Peperangan antara Spanyol dengan Kesultanan Sulu (islam) sendiri berlangsung hingga beberapa periode . 1598, 1600, 1627-1646, 1718-1721, 1748-175, 1844, 1850-1850, 1876. Ibukota Manila konon berasal dari bahasa Arab, (fi) Amanillah sebagai hasil interaksi dengan para pedagang dari sana. Sayangnya sebagian besar wilayah Filipina dimenangkan oleh Spanyol setelah pertempuran yang berlangsung puluhan tahun. Nama negaranya pun diseusaikan dengan Raja Spanyol waktu itu : Philip II dan rakyatnya disebut philipino, budak Philip. Waduh.


Pada masa yang sama, kerjaan Banten dan Mataram Islam sedang menghadapi ancaman serupa dari Belanda. Kekuasaan Turki Usmani pun sedang pada puncaknya waktu itu. Pada masa itu pula cahaya islam boleh dikatakan sudah sampai ke timur jauh.

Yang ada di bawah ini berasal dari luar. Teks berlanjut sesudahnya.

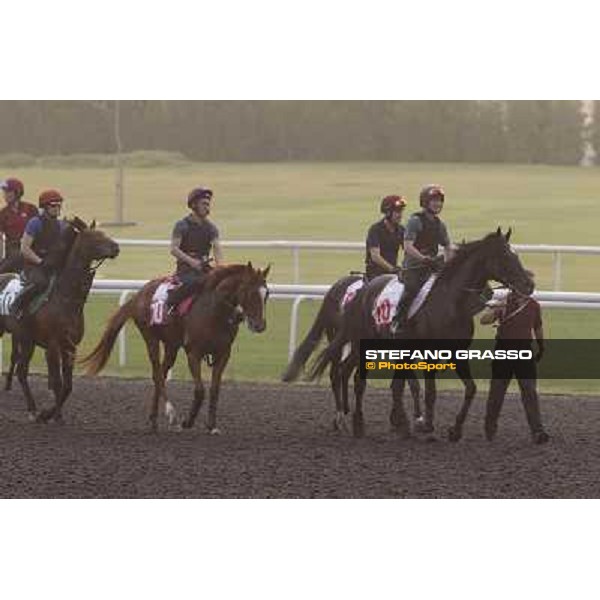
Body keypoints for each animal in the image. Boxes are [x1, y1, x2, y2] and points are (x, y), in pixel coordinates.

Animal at [0, 219, 120, 422]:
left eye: (103, 233)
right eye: (94, 237)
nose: (116, 247)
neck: (66, 298)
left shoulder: (70, 346)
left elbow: (68, 385)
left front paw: (53, 414)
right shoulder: (53, 346)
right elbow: (57, 382)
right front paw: (51, 414)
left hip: (26, 340)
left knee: (22, 372)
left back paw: (32, 408)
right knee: (22, 371)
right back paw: (33, 410)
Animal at [81, 262, 272, 432]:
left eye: (267, 293)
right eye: (249, 292)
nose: (260, 325)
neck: (215, 312)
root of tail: (139, 294)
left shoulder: (223, 354)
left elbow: (215, 390)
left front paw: (212, 425)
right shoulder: (193, 353)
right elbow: (200, 390)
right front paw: (187, 421)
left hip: (171, 345)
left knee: (161, 373)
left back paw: (154, 419)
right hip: (150, 338)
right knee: (157, 374)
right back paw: (171, 414)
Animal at [310, 230, 536, 440]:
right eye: (506, 256)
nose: (529, 284)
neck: (451, 302)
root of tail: (364, 289)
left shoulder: (456, 353)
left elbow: (469, 388)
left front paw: (453, 429)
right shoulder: (427, 353)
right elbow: (426, 390)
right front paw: (422, 424)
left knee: (350, 372)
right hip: (362, 342)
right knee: (352, 376)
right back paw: (355, 423)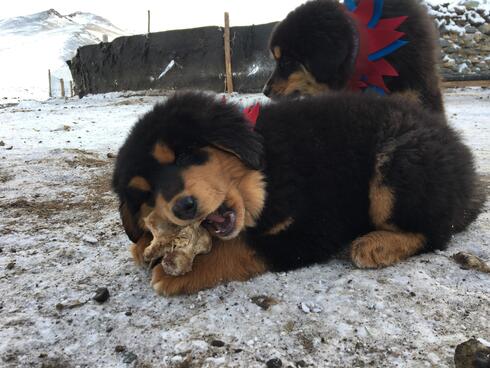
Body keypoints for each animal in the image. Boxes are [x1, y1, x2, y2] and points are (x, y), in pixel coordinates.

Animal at [113, 92, 484, 296]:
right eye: (145, 194)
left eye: (185, 155)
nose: (184, 207)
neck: (263, 173)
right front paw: (144, 245)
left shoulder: (315, 225)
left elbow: (242, 247)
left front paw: (176, 273)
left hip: (397, 162)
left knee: (435, 231)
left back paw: (376, 245)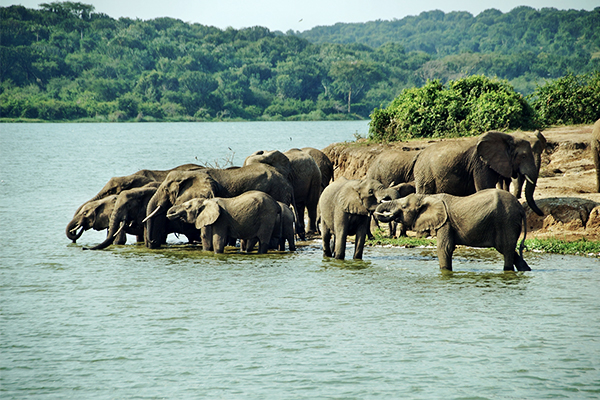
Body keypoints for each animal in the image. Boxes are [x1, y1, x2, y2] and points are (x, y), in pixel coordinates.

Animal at [376, 188, 528, 272]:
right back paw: (526, 270)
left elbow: (445, 248)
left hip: (506, 220)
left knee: (506, 249)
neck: (428, 196)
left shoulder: (446, 223)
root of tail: (521, 209)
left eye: (403, 207)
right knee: (507, 249)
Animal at [414, 131, 548, 216]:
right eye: (523, 156)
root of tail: (418, 155)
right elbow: (485, 187)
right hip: (425, 173)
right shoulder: (480, 164)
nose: (542, 214)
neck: (507, 138)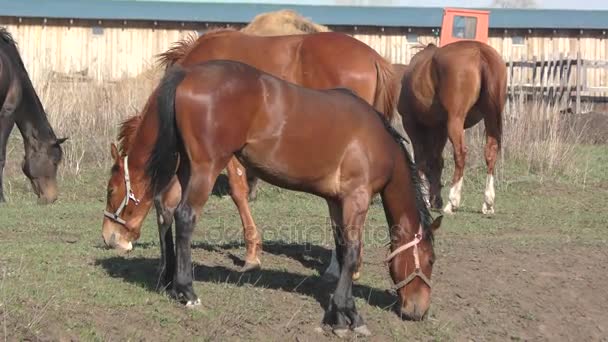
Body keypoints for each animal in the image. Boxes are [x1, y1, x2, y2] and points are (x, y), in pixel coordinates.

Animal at [101, 59, 442, 332]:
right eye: (430, 260)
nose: (418, 311)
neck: (376, 141)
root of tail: (187, 74)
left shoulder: (337, 202)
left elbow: (343, 248)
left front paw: (340, 309)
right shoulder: (356, 199)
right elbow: (353, 251)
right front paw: (348, 315)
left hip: (185, 167)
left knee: (166, 208)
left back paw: (170, 282)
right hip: (205, 168)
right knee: (185, 217)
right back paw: (187, 290)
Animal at [103, 28, 404, 280]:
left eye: (111, 189)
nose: (109, 238)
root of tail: (374, 58)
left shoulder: (228, 153)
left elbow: (238, 192)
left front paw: (251, 254)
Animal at [400, 42, 508, 214]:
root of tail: (480, 51)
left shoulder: (412, 124)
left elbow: (421, 159)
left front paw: (426, 198)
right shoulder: (440, 128)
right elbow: (436, 160)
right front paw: (434, 199)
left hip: (455, 121)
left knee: (460, 153)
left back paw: (453, 202)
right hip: (490, 118)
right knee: (491, 152)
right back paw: (488, 202)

Ah, lagi-lagi saya melantur. Tapi saya rasa kita perlu mengikat sejarah berdasarkan masa dan tempat agar bisa ditemukan link-link kasat mata yang bisa membuka cakrawala berpikir. Bagaimanapun sejarah yang tercatat adalah karya kaum penguasa, sehingga banyak fakta yang akhirnya tak pernah sampai ke generasi selanjutnya. Setidaknya dengan sejarah kita bisa lebih glokal. Berpikir global, bertindak lokal.